About this task: Select every line of the records that contains the word "Blossom", and treat uppercase and lowercase letters as different.

- - -

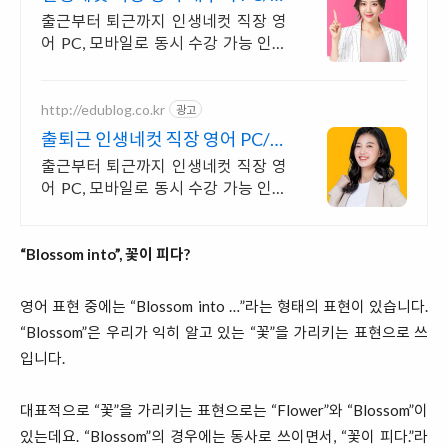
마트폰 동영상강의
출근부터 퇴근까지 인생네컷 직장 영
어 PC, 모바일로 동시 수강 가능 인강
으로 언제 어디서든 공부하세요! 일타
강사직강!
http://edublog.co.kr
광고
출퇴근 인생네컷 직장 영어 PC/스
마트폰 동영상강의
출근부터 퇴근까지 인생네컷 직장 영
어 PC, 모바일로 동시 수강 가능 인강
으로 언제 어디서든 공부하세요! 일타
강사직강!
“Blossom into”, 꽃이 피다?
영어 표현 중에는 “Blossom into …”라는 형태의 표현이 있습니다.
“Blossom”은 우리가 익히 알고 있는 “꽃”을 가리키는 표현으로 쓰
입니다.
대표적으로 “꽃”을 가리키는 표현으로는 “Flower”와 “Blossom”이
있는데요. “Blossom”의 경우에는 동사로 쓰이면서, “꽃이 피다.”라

- - -

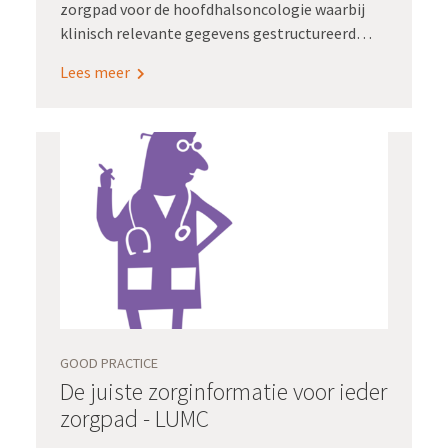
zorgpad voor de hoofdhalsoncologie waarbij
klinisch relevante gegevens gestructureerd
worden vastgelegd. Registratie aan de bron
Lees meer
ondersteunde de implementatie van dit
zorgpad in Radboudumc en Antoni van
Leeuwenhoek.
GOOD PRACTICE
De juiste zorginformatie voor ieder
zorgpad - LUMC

- - -

Response area:
“Blossom into”, 꽃이 피다?
영어 표현 중에는 “Blossom into …”라는 형태의 표현이 있습니다.
“Blossom”은 우리가 익히 알고 있는 “꽃”을 가리키는 표현으로 쓰
대표적으로 “꽃”을 가리키는 표현으로는 “Flower”와 “Blossom”이
있는데요. “Blossom”의 경우에는 동사로 쓰이면서, “꽃이 피다.”라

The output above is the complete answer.